━━ READING PASSAGE

Open Source Design Process
Since the PySpark Test Framework was a new initiative, I saw the ins and outs of the software design process, from writing a design doc to attending customer meetings. I also got to experience unique aspects of the open source Apache Spark design process, including writing a Spark Project Improvement Proposals (SPIP) document and hosting online discussions about the initiative. I received lots of great feedback from the open source community, which helped me iterate on and improve the initial design. Thankfully, when the voting period came around, the initiative passed with ten +1s!
This internship project was a unique look into the full-time OSS developer experience, as it not only bolstered my technical coding skills but also soft skills, such as communication, writing, and teamwork.
Team Bonding Events
The Spark OSS team is very international, with team members spanning across the world. Our team stand-up meetings were always very lively, and I loved getting to know everyone throughout the summer. Fortunately, I also got to meet many of my international team members in person during the week of DAIS!

━━━━

TASK TO COMPLETE: Copy out the whole passage about the open source design process and team bonding, word for word.

━━ RECORD LIST

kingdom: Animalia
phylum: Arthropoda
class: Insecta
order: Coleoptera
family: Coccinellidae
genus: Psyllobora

━━━━
━━ RECORD LIST

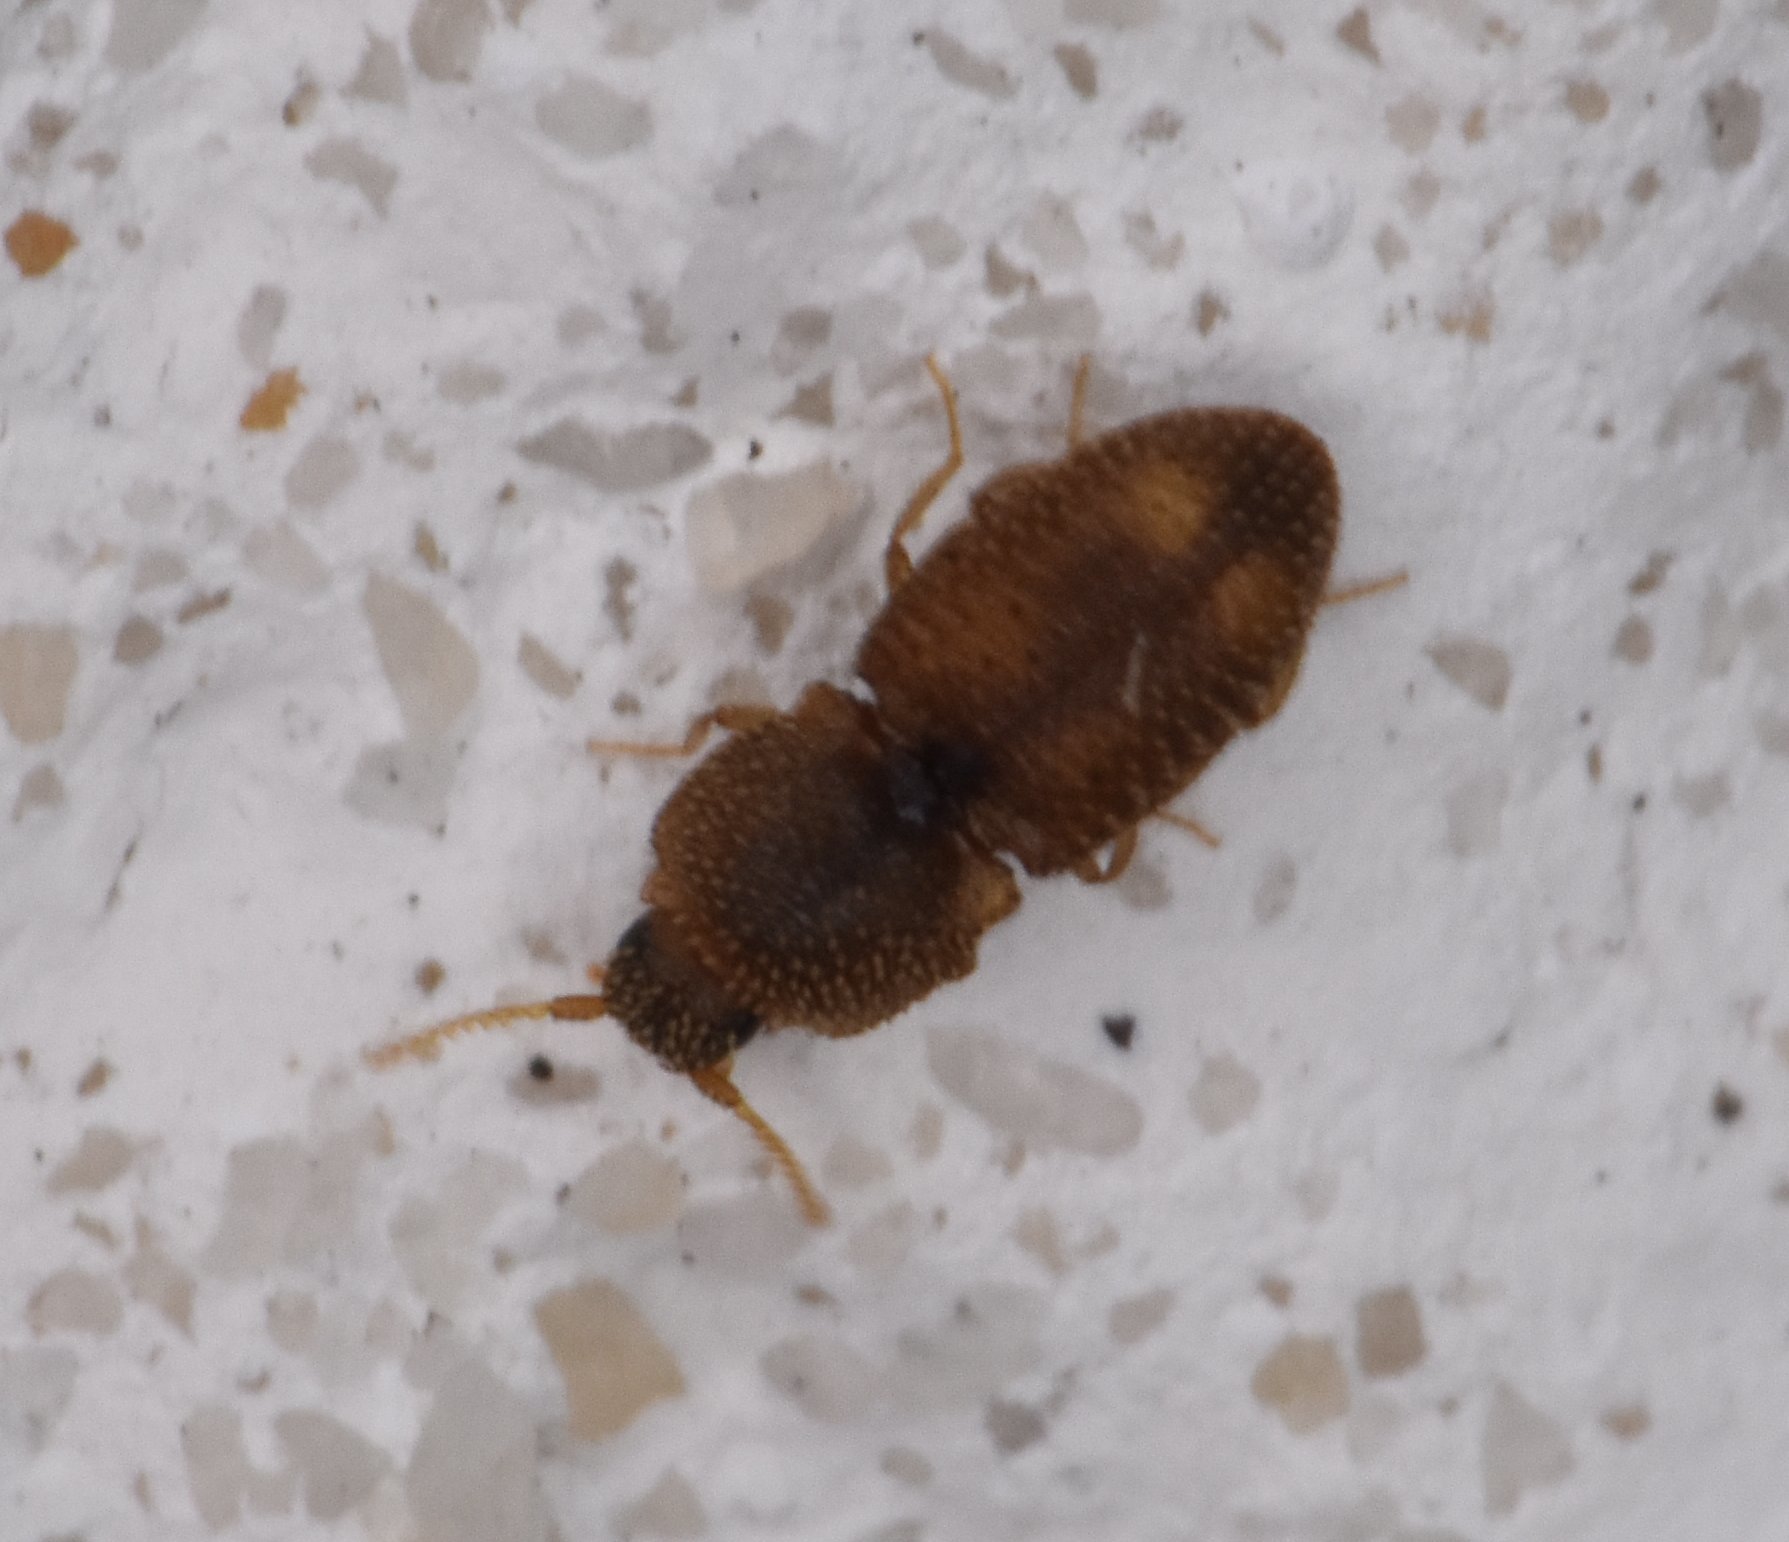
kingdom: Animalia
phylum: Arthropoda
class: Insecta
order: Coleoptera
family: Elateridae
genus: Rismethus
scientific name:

━━━━

THE RESULT:
Open Source Design Process
Since the PySpark Test Framework was a new initiative, I saw the ins and outs of the software design process, from writing a design doc to attending customer meetings. I also got to experience unique aspects of the open source Apache Spark design process, including writing a Spark Project Improvement Proposals (SPIP) document and hosting online discussions about the initiative. I received lots of great feedback from the open source community, which helped me iterate on and improve the initial design. Thankfully, when the voting period came around, the initiative passed with ten +1s!
This internship project was a unique look into the full-time OSS developer experience, as it not only bolstered my technical coding skills but also soft skills, such as communication, writing, and teamwork.
Team Bonding Events
The Spark OSS team is very international, with team members spanning across the world. Our team stand-up meetings were always very lively, and I loved getting to know everyone throughout the summer. Fortunately, I also got to meet many of my international team members in person during the week of DAIS!